:: Provided information ::
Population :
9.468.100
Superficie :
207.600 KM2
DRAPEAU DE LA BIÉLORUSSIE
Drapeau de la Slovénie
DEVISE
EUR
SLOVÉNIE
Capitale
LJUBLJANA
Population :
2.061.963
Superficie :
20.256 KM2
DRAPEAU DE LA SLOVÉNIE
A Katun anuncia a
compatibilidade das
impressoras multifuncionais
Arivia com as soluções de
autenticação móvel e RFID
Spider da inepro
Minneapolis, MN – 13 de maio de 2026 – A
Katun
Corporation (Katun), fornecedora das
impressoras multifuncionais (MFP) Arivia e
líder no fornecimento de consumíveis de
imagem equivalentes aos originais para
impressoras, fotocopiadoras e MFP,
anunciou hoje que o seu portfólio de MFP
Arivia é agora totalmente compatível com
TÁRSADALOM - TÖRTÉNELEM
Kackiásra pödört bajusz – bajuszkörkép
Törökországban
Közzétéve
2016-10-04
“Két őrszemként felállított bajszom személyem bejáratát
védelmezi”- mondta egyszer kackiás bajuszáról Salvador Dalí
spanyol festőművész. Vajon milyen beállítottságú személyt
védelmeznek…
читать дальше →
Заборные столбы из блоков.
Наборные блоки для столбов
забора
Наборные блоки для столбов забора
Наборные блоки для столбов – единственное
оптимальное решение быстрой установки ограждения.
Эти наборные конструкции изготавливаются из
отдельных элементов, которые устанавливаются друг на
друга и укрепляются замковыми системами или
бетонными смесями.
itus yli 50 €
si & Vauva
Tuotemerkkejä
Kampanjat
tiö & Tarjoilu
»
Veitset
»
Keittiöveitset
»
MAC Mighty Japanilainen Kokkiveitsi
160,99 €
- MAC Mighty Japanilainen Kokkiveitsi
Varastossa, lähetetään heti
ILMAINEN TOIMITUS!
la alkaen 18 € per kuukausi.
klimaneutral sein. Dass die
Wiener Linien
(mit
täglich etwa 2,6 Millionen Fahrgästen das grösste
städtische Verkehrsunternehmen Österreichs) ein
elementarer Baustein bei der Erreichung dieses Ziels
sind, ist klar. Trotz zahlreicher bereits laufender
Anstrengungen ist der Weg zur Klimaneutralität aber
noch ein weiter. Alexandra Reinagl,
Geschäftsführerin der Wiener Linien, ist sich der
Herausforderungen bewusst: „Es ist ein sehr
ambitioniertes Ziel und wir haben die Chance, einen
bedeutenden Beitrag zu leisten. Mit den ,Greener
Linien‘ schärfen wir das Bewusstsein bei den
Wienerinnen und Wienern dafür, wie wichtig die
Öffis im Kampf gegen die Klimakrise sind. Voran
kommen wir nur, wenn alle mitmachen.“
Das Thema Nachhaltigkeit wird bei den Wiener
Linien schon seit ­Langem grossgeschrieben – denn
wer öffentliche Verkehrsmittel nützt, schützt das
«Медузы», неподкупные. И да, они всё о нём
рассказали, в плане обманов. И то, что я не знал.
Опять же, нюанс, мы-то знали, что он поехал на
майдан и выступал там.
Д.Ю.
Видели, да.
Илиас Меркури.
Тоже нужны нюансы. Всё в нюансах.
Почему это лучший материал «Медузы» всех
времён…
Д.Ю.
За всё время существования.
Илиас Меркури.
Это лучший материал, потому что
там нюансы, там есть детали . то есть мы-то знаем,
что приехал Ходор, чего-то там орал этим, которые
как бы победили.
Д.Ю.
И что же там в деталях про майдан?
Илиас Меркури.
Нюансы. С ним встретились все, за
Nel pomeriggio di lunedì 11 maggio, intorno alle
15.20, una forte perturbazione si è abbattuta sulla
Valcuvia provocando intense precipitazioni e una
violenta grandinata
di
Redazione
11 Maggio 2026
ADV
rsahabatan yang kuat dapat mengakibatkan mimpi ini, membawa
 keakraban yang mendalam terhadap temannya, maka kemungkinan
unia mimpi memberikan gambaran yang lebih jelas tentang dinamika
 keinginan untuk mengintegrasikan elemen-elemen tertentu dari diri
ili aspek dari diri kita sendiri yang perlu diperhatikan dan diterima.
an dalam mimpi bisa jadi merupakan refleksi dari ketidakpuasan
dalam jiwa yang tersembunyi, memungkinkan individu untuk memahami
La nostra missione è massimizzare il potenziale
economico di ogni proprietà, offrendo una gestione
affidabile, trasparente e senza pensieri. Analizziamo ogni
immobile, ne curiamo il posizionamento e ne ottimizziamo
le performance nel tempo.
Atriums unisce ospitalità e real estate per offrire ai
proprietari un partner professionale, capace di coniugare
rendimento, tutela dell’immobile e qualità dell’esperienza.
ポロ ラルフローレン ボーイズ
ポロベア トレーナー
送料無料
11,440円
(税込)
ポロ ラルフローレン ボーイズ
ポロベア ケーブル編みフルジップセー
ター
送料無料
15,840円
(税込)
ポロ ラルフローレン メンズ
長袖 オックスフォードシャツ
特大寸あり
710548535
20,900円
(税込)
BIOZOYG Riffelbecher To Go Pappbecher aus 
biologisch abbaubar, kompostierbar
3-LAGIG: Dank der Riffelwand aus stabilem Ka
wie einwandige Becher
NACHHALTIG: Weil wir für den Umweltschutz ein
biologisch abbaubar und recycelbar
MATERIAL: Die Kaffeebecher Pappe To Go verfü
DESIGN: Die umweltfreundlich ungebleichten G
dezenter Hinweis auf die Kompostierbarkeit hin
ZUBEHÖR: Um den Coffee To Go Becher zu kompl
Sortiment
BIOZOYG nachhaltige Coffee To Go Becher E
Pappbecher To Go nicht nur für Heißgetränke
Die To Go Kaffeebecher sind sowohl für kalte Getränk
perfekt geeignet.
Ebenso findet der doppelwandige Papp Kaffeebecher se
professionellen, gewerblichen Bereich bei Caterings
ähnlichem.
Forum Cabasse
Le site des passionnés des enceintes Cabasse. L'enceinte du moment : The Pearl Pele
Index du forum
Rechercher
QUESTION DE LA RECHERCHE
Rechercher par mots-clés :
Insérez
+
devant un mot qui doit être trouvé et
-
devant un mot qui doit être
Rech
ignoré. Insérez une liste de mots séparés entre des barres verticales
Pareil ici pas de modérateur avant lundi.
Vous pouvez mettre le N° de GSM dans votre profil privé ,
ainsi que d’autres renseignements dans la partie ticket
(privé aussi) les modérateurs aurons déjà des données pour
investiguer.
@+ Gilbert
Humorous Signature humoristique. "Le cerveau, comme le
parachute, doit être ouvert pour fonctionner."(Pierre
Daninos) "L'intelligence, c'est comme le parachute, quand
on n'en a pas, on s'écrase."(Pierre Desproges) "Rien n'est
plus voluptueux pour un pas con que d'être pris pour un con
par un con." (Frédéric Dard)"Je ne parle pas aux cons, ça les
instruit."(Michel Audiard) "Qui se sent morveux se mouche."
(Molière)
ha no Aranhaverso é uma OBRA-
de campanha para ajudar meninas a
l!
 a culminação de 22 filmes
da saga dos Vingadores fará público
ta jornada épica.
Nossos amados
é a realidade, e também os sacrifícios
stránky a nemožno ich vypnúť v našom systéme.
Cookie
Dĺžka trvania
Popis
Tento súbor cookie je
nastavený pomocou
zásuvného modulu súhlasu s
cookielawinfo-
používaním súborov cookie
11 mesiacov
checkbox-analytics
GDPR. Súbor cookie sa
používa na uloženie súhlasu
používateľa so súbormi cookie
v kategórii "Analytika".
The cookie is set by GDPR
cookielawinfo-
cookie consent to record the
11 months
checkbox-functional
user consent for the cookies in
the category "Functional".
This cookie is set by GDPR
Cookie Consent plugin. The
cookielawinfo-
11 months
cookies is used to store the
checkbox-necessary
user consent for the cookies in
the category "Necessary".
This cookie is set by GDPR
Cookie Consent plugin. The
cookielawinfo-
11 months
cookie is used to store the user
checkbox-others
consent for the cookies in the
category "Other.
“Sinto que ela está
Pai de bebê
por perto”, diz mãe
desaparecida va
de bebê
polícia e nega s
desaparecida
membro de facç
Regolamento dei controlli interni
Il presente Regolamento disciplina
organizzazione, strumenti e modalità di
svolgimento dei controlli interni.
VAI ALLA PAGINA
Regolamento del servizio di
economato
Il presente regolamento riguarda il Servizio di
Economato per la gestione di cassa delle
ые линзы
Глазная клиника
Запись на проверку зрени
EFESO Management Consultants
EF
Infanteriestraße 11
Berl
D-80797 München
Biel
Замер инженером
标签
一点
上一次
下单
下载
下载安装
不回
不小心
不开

:: Assigned task ::
Among the entries above, how many lines hold the string "comme"? Give the number by itself.

:: Solution for this problem ::
2